(WHAT YOU NEED TO DO)
Reproduce, without changes, the part of the listing that opens with the line containing "genus: Emberiza" and closes with the line containing "common name: Black bent", including both of those lines and nothing else.

(DATASET EXTRACT)
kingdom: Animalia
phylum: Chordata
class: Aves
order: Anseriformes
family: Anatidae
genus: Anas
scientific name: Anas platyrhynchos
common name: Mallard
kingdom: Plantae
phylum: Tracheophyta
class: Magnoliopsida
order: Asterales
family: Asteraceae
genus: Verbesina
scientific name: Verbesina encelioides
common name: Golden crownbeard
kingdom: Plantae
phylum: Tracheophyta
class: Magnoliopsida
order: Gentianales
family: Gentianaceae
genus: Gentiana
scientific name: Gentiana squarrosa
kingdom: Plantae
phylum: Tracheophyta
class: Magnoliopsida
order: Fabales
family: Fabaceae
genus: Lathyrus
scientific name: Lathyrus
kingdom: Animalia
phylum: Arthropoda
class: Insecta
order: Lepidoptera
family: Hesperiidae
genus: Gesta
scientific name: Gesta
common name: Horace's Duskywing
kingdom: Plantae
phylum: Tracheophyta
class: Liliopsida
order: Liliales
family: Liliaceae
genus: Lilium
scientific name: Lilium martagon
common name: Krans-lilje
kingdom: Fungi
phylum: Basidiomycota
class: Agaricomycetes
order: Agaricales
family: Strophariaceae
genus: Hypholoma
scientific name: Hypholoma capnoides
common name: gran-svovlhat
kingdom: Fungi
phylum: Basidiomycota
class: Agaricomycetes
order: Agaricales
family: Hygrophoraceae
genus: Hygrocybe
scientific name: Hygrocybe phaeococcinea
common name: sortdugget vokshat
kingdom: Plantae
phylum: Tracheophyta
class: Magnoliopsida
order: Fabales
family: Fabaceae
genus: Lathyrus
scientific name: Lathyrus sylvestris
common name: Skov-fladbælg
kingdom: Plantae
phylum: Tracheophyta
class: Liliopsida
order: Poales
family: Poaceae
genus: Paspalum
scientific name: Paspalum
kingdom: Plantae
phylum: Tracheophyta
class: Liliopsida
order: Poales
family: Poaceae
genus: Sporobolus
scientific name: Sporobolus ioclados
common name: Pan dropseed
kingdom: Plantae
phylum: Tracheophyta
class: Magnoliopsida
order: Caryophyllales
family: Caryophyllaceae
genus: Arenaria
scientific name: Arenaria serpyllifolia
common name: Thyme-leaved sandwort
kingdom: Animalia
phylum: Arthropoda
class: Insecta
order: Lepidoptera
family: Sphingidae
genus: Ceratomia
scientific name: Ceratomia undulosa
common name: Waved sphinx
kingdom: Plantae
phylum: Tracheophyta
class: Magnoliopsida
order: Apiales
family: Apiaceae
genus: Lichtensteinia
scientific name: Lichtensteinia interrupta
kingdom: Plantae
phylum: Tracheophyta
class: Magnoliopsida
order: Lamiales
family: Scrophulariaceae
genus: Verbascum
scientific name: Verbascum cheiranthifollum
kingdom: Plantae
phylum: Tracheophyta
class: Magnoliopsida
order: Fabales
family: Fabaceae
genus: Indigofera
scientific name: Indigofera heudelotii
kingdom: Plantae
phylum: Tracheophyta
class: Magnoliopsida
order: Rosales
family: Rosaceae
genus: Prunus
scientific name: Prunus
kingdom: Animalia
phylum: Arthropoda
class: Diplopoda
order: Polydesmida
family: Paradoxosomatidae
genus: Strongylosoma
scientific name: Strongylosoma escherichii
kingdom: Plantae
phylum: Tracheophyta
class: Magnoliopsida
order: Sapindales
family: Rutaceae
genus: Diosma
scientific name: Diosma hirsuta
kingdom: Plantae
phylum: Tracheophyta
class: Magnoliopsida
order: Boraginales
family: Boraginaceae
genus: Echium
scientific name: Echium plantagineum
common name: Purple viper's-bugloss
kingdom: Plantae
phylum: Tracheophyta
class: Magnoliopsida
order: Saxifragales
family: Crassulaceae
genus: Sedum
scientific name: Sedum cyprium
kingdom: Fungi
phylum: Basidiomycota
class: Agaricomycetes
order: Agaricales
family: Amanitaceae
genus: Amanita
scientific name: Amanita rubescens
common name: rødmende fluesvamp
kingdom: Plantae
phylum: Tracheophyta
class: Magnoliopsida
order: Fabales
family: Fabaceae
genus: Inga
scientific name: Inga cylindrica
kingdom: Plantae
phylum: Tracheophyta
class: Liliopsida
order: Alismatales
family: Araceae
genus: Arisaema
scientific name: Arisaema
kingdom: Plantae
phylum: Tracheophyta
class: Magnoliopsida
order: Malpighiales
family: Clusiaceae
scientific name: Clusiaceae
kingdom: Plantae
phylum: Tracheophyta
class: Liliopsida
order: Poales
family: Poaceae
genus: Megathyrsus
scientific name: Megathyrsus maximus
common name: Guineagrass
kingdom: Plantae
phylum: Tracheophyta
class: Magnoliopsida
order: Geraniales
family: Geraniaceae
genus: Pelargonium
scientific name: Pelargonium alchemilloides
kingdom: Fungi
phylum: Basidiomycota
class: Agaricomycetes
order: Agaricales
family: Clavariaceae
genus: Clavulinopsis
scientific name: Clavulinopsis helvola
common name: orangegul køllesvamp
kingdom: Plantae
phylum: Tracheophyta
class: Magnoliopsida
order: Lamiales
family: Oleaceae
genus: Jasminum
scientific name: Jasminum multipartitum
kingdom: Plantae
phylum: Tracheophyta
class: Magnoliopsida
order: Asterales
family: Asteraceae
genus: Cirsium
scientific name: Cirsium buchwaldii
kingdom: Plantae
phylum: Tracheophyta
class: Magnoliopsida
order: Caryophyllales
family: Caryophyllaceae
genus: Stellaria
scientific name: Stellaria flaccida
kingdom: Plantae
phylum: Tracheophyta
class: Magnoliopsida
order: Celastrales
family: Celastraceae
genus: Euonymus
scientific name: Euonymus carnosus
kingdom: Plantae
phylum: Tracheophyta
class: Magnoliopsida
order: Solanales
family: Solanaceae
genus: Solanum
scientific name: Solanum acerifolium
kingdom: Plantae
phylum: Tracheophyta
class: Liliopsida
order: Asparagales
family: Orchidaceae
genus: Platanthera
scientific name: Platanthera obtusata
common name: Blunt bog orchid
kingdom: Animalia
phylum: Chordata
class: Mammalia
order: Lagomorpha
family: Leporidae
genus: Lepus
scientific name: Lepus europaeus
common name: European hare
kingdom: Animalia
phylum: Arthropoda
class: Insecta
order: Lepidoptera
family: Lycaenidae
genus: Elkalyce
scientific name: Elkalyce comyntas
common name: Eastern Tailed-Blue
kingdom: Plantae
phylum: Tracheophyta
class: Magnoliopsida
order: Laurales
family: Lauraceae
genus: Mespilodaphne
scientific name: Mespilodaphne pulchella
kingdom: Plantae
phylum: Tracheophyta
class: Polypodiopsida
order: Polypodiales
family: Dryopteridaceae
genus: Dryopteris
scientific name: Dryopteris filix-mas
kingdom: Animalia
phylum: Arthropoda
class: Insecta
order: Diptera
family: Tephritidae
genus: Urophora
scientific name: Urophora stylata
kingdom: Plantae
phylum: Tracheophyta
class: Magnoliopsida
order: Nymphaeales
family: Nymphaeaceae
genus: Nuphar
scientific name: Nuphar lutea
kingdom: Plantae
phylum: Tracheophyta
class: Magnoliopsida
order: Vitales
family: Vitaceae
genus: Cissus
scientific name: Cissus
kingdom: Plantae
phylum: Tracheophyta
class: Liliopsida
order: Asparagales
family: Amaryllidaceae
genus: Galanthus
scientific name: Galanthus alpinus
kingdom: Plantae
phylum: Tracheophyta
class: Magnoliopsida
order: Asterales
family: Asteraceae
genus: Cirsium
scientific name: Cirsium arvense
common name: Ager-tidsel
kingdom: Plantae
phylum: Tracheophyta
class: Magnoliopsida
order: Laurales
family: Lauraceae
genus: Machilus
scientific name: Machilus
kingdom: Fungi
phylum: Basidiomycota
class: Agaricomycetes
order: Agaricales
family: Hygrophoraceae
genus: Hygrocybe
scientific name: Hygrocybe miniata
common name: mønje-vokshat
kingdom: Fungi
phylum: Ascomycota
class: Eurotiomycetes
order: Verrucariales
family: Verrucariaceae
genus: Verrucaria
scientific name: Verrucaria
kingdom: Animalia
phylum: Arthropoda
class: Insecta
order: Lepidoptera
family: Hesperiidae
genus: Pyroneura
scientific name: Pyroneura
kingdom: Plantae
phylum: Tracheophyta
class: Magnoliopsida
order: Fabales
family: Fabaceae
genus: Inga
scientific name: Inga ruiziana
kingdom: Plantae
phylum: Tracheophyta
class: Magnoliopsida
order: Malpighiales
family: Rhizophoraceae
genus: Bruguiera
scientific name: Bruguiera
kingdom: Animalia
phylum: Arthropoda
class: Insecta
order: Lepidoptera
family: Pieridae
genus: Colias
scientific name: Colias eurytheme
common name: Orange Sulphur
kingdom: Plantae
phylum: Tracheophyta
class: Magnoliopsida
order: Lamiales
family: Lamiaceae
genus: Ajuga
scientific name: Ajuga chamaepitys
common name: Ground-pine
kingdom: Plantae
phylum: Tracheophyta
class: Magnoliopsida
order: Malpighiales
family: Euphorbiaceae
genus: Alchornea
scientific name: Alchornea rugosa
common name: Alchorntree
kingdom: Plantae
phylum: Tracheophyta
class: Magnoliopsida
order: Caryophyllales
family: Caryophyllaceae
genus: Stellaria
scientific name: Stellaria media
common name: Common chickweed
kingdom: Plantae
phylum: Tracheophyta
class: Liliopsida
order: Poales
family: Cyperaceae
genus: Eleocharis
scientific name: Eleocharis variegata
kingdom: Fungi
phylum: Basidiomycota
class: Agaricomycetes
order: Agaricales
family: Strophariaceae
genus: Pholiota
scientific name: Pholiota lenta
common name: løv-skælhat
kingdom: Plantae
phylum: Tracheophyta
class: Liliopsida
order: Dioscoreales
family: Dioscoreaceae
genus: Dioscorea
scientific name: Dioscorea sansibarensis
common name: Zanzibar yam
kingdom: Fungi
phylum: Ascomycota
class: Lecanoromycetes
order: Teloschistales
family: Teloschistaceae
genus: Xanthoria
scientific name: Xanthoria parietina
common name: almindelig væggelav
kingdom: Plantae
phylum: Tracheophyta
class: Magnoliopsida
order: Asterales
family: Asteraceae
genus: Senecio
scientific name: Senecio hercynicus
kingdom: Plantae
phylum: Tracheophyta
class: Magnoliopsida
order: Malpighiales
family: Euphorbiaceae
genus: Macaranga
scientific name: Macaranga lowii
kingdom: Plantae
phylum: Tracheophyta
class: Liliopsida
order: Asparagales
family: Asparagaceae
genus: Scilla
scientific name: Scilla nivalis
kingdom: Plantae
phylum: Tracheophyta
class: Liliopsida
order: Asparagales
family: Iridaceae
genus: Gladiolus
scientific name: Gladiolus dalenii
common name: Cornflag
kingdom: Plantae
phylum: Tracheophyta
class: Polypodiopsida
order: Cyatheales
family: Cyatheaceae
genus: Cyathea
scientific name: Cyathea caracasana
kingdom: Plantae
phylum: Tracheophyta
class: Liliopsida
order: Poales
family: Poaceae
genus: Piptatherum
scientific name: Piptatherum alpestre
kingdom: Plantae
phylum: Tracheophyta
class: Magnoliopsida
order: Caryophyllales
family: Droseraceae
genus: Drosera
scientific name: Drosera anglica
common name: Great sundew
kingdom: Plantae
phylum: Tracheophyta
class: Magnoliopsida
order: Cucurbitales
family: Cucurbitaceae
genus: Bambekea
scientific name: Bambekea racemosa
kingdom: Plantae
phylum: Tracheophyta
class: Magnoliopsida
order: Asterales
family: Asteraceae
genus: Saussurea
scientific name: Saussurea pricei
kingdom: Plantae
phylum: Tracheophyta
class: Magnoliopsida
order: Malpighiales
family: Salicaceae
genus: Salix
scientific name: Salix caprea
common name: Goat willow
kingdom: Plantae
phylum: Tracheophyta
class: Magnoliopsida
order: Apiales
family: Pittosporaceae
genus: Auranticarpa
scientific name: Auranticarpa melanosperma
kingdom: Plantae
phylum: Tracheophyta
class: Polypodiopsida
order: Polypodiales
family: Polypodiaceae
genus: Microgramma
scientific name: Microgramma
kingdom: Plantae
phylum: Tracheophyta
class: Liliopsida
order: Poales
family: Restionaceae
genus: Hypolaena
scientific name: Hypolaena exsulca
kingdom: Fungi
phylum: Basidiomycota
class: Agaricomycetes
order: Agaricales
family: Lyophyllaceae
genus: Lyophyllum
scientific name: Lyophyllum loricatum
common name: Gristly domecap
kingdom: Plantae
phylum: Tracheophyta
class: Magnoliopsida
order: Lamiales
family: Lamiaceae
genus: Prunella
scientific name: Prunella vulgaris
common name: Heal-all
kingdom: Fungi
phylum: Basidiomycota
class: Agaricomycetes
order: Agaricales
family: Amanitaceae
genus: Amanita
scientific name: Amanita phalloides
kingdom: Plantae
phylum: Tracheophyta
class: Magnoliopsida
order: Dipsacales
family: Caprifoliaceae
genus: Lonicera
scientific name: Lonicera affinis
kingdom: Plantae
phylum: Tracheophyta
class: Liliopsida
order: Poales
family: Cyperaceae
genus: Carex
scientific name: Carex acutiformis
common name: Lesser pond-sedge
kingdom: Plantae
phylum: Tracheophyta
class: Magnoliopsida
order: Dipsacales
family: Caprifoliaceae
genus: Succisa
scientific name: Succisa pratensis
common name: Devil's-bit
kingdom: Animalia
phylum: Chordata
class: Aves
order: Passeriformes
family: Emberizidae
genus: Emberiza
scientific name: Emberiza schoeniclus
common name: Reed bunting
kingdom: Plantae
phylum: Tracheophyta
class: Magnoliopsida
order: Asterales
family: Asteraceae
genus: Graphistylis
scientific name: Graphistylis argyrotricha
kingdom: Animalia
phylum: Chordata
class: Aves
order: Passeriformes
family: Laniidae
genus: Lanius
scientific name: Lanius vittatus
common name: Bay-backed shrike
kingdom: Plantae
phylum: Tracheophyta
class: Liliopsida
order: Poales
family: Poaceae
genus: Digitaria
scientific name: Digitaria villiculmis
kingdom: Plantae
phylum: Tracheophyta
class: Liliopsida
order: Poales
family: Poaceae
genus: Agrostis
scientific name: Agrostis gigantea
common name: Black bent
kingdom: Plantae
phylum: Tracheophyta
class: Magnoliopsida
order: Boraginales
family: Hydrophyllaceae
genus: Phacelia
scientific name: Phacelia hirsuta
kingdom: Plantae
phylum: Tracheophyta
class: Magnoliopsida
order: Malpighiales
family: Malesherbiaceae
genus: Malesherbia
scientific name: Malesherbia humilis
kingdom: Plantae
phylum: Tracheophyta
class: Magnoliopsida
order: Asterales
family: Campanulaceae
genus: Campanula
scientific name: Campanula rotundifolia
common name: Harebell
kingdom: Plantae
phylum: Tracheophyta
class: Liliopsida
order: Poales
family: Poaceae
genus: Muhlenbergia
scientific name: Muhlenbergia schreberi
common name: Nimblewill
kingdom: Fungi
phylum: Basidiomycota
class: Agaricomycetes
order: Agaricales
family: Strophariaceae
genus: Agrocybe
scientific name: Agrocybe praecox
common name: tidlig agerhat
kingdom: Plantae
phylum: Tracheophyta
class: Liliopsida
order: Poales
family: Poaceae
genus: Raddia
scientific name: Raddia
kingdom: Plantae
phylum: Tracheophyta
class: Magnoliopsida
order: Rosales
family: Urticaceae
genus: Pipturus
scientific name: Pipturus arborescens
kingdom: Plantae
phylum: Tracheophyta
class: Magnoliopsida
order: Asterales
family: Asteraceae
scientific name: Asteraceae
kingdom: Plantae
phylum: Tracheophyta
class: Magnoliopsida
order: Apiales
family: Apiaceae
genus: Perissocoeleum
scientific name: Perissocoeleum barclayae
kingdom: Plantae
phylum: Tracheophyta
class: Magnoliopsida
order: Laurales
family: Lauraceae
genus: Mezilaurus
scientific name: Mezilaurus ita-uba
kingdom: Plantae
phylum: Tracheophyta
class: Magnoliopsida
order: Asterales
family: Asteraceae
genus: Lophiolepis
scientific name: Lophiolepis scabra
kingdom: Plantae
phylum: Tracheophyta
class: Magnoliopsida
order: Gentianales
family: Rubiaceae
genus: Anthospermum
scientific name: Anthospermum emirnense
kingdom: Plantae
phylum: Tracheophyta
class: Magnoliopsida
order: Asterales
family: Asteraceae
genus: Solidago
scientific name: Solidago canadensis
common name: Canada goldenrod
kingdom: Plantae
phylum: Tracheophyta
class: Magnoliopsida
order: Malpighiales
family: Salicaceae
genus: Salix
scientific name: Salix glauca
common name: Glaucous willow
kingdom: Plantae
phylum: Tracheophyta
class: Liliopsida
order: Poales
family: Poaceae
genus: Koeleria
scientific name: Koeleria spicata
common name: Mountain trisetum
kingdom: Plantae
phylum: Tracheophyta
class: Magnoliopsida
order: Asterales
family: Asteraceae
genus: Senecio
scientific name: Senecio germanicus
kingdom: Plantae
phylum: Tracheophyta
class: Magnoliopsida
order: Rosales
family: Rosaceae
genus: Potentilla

(RESPONSE BELOW)
genus: Emberiza
scientific name: Emberiza schoeniclus
common name: Reed bunting
kingdom: Plantae
phylum: Tracheophyta
class: Magnoliopsida
order: Asterales
family: Asteraceae
genus: Graphistylis
scientific name: Graphistylis argyrotricha
kingdom: Animalia
phylum: Chordata
class: Aves
order: Passeriformes
family: Laniidae
genus: Lanius
scientific name: Lanius vittatus
common name: Bay-backed shrike
kingdom: Plantae
phylum: Tracheophyta
class: Liliopsida
order: Poales
family: Poaceae
genus: Digitaria
scientific name: Digitaria villiculmis
kingdom: Plantae
phylum: Tracheophyta
class: Liliopsida
order: Poales
family: Poaceae
genus: Agrostis
scientific name: Agrostis gigantea
common name: Black bent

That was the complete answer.